Associate Professor of Biology
Department of Biology
The University of Mississippi
University, MS 38677
TEL: (662) 915-6647
FAX: (662) 915-5144
Email: dreed@olemiss.edu
EDUCATION:
Ph.D. 1998. University of Houston, Ecology and Evolution
B.B.A. 1988. Lincoln Memorial University, Economics and Statistics.
CURRENT/RECENT RESEARCH PROJECTS:
1) In collaboration with Dr. Gail Stratton (http://home.olemiss.edu/~byges/) and numerous graduate and undergraduate students, we have recently completed a three-year study examining the relationships among population size, various measures of genetic diversity, and fitness in two species of wolf spider. For examples, see Reed et al. (2007a,b) and Reed and Nicholas (2008).
2) Dr. Amy Nicholas completed her Ph.D. in June 2007. Her project examined the evolution of behavior and the allocation of maternal reproductive investment in wolf spiders. Amy has two major foci to her research. One focus is on working out the ecological determinates of maternal investment in wolf and fishing spiders, with special interest in the trade-off between number and size of offspring. Her second focus is on the evolution of mating behavior in the wolf spider Rabidosa punctulata and the proximate mechanisms underlying the decision of males of this species to use one of two dichotomous mating strategies (courtship versus grapple). Amy is also involved with projects examining life history and morphological differences among potential species in the genus Hogna.
3) Drew Hataway is a Ph.D candidate working on how hurricanes, habitat fragmentation, and anthropogenic disturbances have interacted to shape the population dynamics and population genetics of a specialist spider of the Northern Gulf Coast ecosystem. Extreme environmental perturbations (catastrophes) have a profound impact on the probability of population/species extinction. Hurricanes represent an interesting category of catastrophe because of their relatively frequent occurrence, ability to depress population size over large geographic areas for extended periods of time, and the spatial heterogeneity in the impacts from a single hurricane. In addition to the potential effects of natural disturbances such as hurricanes, anthropogenic influences such as habitat degradation and fragmentation greatly influence population viability. Human disturbances differ from natural disturbances, in part, because the former represent a novel perturbation of that ecosystem to which species are not adapted and the environmental changes may occur too rapidly for species to evolve sufficiently to avoid extinction.
The research has four major objectives. (1) Determine the impact of hurricanes on a rare species of spider limited to the highly impacted NGC dune ecosystem. (2) Determine the evolved mechanisms by which A. sanctaerosae avoids regional extinction during direct hits on their habitat from high intensity hurricanes. This is important for determining critical habitat for beach-specific species. (3) Determine the current population structure and historical structure in the species-wide metapopulation of A. sanctaerosae using genetic data from microsatellites. (4) Examine the interactions between hurricanes and the level of habitat fragmentation and disturbance.
4) Wei ‘Joy’ Liao is a Ph.D. candidate who is building stochastic computer simulations. Her first model looks at time until extinction in populations with and without inbreeding-stress interactions. Preliminary data suggests that median time to extinction is shortened by 23% when the interaction is included, and that this is true for a range of values for carrying capacity, frequency of occurrence for the stressful environment, and number of lethal equivalents. Her second model will examine the evolution of fitness, genetic diversity, and genetic correlations when there are multiple stresses (e.g., drought, disease) and new mutations have different correlation structures for the selection coefficients in the different environmental states or even possibly different signs (i.e., beneficial in one environmental state and deleterious in another).

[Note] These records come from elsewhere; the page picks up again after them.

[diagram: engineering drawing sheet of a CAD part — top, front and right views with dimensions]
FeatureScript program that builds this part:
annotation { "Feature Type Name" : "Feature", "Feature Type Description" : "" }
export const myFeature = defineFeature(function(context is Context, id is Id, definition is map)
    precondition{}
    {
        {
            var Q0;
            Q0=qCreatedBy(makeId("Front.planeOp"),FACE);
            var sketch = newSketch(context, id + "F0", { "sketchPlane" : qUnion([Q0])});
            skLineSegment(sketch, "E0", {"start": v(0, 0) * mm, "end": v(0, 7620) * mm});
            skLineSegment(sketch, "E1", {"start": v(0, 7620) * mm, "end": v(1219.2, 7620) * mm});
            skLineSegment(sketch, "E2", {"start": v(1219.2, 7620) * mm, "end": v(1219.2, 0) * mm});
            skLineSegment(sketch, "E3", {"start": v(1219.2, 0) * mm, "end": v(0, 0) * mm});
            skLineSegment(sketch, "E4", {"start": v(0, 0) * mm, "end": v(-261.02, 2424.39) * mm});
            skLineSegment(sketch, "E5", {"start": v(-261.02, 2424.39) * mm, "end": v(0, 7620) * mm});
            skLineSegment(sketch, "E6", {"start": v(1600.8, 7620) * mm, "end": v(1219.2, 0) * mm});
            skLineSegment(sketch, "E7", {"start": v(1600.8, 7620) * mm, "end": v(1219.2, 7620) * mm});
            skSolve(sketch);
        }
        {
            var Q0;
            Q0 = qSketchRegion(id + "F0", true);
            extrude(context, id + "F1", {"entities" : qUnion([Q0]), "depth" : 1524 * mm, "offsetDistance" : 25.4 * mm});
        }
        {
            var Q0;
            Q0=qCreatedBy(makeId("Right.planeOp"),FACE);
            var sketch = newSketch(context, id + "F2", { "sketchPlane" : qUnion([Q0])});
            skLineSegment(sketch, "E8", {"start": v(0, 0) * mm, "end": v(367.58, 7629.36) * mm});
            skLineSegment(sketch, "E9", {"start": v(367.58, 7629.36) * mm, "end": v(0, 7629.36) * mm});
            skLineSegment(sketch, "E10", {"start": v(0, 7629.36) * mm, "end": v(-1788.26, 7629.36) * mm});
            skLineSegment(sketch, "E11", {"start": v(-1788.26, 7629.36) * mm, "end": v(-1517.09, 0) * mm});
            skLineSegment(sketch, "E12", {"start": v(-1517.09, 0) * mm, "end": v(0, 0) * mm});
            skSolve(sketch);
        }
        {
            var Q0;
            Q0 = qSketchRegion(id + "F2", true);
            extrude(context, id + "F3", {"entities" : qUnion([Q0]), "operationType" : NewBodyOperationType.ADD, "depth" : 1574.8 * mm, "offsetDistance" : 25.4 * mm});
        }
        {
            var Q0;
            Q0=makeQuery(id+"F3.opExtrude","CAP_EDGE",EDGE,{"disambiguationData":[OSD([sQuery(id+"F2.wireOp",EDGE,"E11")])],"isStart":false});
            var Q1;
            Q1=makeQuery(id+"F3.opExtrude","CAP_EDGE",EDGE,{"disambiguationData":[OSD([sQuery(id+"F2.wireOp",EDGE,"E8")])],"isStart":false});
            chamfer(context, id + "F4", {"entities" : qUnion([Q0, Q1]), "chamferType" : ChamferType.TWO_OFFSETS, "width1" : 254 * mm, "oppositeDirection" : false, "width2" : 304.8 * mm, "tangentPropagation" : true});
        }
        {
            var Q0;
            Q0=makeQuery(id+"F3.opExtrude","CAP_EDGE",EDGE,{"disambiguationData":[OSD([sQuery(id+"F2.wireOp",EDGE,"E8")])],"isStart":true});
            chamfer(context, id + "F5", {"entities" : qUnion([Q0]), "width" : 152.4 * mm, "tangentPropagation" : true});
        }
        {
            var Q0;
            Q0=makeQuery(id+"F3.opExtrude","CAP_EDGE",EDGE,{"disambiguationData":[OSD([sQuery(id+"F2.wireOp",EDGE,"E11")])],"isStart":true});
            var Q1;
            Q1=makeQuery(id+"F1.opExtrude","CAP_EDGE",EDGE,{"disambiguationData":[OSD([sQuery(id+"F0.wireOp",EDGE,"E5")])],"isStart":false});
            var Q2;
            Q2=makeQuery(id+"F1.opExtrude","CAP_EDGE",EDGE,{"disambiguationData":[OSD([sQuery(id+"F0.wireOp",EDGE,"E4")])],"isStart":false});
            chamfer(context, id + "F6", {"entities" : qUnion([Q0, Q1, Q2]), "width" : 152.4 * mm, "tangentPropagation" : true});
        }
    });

5) Michelle Speicher is a new Ph.D. student in my lab. She is interested in using game theory to examine the evolution and consequences of behavior on metapopulation dynamics in newly fragmented habitats.
6) Apinya Chaitae (หนู): Apinya will begin work on her Masters degree in August 2008. She is interested in how harvesting impacts the viability of snake populations in Thailand.
7) Ken Sterling: Ken will begin work on his Masters degree in August 2008. In collaboration with Dr. Mel Warren (USDA; http://www.srs.fs.usda.gov/staff/631), Ken will study the ecology and life history of the locally endemic Yazoo darter.
In addition to the above I am doing ongoing volunteer work for the Conservation Breeding Specialist Group (Species Survival Commission/World Conservation Union) (http://www.cbsg.org/), as a population modeler and workshop facilitator. I have been involved with Population and Habitat Viability Assessments (PHVA) for the Alabama Beach Mouse (Peromyscus polionotus ammobates), the Formosan pangolin (Manis pentadactyla pentadactyla), the Indonesian proboscis monkey (Nasalis larvatus), the Asiatic golden cat (Catopuma temminckii), the Tsushima leopard cat (Felis bengalensis euptilura), the Okinawa rail (Gallirallus okinawae), and the hellbender (Crytobranchus alleganiensis alleganiensis and C. a. bishopi).